Chungnyun Mall, a space for young people, became a role model for not only Jeonju but also Korea-wide. Each store in the mall are unique on their own with different stories to tell. You will feel your heart warmed from the entering stairs of the mall.
Chungnyun Mall on the second floor would not have been so successful were it not for the traditional Nambu Market on the first floor. The market is replete with history and lively everyday life of the locals. A popular night market, held at the market every Friday and Saturday, must not be missed!

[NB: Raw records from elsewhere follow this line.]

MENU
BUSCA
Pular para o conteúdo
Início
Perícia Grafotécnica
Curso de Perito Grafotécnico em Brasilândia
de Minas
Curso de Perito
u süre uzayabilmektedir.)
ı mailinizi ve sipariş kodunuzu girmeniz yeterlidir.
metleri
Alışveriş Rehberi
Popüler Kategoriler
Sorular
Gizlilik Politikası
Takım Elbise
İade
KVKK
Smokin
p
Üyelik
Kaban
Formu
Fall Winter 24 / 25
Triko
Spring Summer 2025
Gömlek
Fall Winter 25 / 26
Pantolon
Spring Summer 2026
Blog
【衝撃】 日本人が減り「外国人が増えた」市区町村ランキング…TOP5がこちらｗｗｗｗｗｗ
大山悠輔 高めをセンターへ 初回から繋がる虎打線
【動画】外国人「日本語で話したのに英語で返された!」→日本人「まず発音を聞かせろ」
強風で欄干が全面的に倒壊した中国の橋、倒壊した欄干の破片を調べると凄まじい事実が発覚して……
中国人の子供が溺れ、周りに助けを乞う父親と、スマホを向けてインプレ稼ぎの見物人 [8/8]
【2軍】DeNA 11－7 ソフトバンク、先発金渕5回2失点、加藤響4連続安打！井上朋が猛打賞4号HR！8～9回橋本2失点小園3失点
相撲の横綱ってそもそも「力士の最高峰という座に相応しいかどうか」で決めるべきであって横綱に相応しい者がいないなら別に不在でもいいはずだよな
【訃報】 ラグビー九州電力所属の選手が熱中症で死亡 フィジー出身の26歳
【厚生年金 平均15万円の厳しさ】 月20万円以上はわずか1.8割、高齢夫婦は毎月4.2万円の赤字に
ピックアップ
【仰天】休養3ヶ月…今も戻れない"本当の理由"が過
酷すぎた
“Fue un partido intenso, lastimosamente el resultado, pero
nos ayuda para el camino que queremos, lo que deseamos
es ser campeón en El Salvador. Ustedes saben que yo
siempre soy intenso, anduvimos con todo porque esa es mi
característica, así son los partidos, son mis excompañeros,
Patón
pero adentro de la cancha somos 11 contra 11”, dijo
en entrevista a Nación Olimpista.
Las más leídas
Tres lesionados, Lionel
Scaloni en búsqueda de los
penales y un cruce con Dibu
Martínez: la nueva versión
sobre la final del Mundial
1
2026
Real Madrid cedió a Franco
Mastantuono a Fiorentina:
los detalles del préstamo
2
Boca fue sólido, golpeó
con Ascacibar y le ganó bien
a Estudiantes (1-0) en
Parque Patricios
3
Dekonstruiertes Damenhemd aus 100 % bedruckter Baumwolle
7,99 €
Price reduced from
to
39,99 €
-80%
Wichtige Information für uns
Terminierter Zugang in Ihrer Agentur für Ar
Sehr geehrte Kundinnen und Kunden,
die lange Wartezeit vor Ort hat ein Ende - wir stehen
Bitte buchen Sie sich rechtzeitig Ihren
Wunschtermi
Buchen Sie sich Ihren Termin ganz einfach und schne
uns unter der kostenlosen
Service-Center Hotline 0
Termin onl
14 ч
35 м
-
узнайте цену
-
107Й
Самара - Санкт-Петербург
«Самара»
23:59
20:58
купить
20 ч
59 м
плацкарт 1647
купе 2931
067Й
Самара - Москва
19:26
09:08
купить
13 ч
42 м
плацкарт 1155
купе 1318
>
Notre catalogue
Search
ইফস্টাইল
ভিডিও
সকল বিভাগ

‘Jaman Mural Village,’ a beautifully colored shantytown
A popular photo spot for those visiting Jeonju is ‘Jaman Mural Village.’ You will be surrounded by beautiful murals from the beginning of the village. From the scenes of famous movies and comics to parodies of traditional paintings, the murals will make you take the village for a different world. You won’t be able to stop taking photos!
Also, hidden around the village are the stores selling unique souvenirs, so do take a closer look when you walk around or you might miss them. 🙂
‘Deokjin Park,’ Jeonju’s source of pride
Away from Hanok Village is ‘Deokjin Park’ where children play over wide green grass. Most of all, the park is famous for Deokjinho Lake covered with lotus which is also named one of the eight wonderful sights of Jeonju. When lotus bloom in summer, the scent of the flower fills the entire park.
The park is a romantic location for both locals and tourists, so don’t miss visiting the Deokjin Park!
‘Jeonju Station,’ the starting point of an exciting visit
For many tourists arriving at Jeonju Station, the place is filled with excitement. As you step outside the hanok-style building of the station, you will instantly want to take a photo to commemorate your arrival at the city of Korean culture and tradition.
As one of the landmarks representing the city, Jeonju Station welcomes the travellers. I invite you to leave your footprints around the landmarks of Jeonju, and wish your visit to be filled with happy memories.